Only these lines of the data below are wanted: the one with "Abonniere unseren Newsletter​", the one with "Cookies configuration", and any lines between them, each repeated exactly.

(Extracted page text data)

[Start of section]

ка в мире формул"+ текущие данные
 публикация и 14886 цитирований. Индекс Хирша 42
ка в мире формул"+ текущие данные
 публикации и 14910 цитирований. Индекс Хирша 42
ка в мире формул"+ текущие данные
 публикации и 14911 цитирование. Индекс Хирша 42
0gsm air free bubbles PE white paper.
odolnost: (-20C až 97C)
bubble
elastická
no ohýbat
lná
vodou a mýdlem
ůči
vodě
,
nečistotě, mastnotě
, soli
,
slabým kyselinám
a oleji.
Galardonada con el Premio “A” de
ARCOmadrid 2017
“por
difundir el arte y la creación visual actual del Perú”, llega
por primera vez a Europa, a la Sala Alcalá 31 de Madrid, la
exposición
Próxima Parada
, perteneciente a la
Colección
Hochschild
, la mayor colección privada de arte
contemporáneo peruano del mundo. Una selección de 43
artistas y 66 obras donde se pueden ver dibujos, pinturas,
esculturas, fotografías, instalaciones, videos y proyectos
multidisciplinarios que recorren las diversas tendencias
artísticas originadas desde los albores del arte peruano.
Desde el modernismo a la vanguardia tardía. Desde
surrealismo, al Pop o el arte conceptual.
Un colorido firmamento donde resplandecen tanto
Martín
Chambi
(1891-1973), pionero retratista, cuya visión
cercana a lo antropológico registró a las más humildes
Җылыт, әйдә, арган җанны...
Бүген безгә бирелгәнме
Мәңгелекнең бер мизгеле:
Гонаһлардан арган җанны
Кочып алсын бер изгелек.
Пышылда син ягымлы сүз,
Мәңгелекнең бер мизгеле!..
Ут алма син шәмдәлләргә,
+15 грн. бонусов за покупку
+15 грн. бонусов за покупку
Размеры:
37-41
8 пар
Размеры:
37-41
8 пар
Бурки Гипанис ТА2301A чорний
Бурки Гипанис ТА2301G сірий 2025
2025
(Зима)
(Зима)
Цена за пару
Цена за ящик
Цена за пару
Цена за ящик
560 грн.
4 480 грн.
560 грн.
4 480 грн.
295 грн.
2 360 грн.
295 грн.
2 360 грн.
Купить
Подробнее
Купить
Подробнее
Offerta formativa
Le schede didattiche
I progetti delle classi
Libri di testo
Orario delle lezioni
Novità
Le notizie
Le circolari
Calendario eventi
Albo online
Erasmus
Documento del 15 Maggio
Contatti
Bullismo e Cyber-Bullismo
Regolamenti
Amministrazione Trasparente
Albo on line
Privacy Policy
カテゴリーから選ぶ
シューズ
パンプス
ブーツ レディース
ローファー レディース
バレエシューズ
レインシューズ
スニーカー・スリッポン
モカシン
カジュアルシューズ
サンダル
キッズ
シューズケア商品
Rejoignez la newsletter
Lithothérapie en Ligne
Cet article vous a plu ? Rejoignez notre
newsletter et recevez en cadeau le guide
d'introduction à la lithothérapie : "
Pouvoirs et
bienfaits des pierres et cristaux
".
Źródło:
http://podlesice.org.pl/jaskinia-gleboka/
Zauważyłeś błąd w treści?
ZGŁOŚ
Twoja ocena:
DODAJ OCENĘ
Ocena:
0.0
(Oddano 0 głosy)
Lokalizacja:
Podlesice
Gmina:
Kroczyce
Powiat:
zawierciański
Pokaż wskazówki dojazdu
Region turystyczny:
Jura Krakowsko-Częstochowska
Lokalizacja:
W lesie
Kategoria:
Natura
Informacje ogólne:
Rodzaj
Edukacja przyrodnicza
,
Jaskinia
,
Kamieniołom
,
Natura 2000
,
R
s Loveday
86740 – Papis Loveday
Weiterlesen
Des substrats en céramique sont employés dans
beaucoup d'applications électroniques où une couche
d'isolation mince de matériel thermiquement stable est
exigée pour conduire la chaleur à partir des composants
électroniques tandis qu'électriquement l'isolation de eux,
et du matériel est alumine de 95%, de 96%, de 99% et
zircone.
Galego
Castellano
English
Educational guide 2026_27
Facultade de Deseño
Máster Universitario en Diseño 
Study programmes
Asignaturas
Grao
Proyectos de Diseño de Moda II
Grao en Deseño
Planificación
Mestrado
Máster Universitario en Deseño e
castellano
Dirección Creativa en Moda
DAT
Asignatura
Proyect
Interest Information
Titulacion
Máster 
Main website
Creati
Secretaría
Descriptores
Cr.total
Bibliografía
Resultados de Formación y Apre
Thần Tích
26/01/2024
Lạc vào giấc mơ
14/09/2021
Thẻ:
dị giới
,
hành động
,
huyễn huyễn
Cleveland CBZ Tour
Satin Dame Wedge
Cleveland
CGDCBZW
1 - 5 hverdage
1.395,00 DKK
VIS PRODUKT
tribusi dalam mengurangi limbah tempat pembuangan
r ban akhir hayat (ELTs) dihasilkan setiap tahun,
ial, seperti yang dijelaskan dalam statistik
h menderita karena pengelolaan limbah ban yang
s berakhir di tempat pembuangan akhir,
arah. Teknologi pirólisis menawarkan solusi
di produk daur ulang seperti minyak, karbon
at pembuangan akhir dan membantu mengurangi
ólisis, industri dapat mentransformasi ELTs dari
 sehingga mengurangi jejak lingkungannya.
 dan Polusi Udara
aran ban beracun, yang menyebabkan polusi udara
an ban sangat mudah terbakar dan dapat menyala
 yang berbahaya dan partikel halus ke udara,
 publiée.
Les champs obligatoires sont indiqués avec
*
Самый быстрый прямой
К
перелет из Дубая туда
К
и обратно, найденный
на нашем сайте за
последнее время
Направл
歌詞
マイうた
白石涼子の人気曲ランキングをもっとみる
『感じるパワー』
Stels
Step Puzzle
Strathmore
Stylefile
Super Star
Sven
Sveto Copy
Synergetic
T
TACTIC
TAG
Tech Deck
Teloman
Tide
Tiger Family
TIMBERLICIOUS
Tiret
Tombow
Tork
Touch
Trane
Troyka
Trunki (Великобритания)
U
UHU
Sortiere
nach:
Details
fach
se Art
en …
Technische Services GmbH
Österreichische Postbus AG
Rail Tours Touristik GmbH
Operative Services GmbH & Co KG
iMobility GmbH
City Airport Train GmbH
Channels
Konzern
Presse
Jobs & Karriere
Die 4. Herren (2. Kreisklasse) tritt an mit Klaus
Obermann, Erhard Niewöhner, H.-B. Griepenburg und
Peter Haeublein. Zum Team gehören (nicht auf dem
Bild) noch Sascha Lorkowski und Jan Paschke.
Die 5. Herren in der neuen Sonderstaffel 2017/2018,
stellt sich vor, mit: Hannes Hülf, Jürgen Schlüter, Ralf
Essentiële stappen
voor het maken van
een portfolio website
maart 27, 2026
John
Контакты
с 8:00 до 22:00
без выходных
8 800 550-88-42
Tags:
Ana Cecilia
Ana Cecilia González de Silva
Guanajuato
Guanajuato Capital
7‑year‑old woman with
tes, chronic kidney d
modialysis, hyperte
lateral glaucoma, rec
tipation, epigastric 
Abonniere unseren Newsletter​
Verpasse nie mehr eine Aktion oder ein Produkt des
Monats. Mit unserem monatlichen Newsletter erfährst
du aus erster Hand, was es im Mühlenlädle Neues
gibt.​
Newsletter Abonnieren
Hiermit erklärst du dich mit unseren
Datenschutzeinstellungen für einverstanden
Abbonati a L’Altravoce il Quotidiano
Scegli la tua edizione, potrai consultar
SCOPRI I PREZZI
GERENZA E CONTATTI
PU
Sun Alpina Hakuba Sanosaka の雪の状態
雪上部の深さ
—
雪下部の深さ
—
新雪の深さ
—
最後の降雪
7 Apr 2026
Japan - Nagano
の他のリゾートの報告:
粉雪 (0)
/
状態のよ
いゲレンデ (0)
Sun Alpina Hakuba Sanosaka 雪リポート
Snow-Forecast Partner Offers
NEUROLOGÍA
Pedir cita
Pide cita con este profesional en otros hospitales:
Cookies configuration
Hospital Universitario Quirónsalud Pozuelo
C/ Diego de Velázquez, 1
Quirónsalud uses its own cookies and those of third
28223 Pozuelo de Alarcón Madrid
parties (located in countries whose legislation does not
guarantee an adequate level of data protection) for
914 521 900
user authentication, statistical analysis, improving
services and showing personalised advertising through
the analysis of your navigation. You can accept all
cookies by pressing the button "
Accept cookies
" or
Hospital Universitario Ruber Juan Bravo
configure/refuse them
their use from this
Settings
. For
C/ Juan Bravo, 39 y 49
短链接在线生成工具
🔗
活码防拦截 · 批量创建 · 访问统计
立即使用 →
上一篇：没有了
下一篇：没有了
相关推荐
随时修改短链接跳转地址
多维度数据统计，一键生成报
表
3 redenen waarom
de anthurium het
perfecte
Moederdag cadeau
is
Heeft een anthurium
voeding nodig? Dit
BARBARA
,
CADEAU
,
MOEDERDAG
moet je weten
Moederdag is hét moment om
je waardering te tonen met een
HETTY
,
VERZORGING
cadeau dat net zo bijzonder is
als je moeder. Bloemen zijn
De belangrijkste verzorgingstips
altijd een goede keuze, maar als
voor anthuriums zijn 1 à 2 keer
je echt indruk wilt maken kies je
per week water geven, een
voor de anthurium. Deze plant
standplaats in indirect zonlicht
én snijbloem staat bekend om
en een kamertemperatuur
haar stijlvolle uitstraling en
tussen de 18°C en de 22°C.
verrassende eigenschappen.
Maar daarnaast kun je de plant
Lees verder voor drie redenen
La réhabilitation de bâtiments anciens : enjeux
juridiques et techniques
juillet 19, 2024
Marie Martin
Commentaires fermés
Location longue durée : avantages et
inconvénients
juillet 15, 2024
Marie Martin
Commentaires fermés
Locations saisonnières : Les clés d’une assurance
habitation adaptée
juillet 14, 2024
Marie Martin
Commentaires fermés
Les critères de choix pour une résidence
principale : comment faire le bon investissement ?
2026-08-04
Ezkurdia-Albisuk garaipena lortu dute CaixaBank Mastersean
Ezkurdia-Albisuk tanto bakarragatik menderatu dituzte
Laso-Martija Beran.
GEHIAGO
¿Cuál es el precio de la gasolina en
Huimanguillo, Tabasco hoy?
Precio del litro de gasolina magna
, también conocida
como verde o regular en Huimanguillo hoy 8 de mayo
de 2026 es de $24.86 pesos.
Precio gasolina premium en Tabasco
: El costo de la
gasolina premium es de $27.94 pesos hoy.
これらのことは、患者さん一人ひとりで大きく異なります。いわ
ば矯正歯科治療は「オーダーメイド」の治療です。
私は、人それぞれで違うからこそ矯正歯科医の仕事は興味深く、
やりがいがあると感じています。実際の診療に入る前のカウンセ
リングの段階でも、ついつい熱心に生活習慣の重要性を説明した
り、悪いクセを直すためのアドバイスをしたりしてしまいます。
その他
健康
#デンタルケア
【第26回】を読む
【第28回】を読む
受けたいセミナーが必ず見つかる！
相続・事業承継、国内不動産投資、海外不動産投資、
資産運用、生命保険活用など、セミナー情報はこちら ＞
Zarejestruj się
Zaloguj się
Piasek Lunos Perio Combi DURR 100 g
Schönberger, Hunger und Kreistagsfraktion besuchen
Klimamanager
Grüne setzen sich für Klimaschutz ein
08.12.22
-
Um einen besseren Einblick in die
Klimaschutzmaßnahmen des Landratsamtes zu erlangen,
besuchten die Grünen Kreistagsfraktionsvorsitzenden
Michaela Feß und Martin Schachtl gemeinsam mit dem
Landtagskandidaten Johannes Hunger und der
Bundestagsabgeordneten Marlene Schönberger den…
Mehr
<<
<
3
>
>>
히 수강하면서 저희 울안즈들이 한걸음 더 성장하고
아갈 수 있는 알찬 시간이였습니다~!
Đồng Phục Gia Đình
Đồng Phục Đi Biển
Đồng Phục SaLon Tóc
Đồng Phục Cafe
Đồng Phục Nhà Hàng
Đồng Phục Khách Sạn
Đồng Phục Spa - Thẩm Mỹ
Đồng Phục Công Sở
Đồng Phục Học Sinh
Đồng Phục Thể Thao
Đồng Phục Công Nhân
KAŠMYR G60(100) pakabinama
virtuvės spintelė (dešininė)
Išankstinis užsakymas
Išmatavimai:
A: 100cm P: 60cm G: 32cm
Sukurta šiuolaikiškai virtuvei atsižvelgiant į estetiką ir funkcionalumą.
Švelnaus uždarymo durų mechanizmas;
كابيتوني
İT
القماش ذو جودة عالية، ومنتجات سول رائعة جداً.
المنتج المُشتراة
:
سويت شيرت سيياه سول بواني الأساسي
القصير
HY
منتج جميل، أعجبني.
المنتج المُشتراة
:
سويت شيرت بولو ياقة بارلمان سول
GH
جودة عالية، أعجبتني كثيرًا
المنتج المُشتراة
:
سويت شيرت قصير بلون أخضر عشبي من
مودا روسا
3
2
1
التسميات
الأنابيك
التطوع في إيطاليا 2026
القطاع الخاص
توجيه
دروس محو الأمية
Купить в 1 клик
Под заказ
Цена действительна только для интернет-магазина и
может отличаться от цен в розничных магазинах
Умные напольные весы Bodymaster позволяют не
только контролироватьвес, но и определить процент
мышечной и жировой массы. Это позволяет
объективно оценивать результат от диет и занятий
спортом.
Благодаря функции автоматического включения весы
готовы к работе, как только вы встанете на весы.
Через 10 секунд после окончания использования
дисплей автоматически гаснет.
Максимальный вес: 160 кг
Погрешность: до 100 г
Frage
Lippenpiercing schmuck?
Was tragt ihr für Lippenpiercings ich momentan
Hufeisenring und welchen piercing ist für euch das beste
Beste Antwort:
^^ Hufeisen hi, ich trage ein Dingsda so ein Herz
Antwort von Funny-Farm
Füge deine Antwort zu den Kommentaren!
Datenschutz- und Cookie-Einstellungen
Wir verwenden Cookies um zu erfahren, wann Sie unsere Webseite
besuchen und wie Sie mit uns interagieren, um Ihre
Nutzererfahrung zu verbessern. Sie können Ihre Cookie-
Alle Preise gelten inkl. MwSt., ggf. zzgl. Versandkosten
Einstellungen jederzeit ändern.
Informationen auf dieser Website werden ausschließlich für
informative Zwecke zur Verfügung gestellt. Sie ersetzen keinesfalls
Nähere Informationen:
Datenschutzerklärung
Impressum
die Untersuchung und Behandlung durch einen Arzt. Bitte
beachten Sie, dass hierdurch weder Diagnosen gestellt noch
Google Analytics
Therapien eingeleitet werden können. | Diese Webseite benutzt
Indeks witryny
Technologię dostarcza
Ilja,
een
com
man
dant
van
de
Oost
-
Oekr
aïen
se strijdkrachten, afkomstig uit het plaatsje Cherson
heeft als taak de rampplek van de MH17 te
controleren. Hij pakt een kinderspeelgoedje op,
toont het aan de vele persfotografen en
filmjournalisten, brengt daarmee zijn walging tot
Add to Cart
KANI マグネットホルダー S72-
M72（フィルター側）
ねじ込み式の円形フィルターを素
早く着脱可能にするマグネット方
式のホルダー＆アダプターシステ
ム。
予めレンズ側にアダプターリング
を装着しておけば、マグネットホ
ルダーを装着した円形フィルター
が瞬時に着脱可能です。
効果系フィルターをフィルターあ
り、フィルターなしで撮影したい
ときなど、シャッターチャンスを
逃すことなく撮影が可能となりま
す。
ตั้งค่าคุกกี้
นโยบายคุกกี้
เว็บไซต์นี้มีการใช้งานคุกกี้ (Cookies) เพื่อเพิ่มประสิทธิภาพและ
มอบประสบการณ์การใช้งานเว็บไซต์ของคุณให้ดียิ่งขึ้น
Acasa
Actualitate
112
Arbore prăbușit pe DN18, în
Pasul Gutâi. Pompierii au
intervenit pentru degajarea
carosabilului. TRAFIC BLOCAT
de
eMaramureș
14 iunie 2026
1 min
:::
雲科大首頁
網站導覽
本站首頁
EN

[End of section]

— Problem solution —
Abonniere unseren Newsletter​
Verpasse nie mehr eine Aktion oder ein Produkt des
Monats. Mit unserem monatlichen Newsletter erfährst
du aus erster Hand, was es im Mühlenlädle Neues
gibt.​
Newsletter Abonnieren
Hiermit erklärst du dich mit unseren
Datenschutzeinstellungen für einverstanden
Abbonati a L’Altravoce il Quotidiano
Scegli la tua edizione, potrai consultar
SCOPRI I PREZZI
GERENZA E CONTATTI
PU
Sun Alpina Hakuba Sanosaka の雪の状態
雪上部の深さ
—
雪下部の深さ
—
新雪の深さ
—
最後の降雪
7 Apr 2026
Japan - Nagano
の他のリゾートの報告:
粉雪 (0)
/
状態のよ
いゲレンデ (0)
Sun Alpina Hakuba Sanosaka 雪リポート
Snow-Forecast Partner Offers
NEUROLOGÍA
Pedir cita
Pide cita con este profesional en otros hospitales:
Cookies configuration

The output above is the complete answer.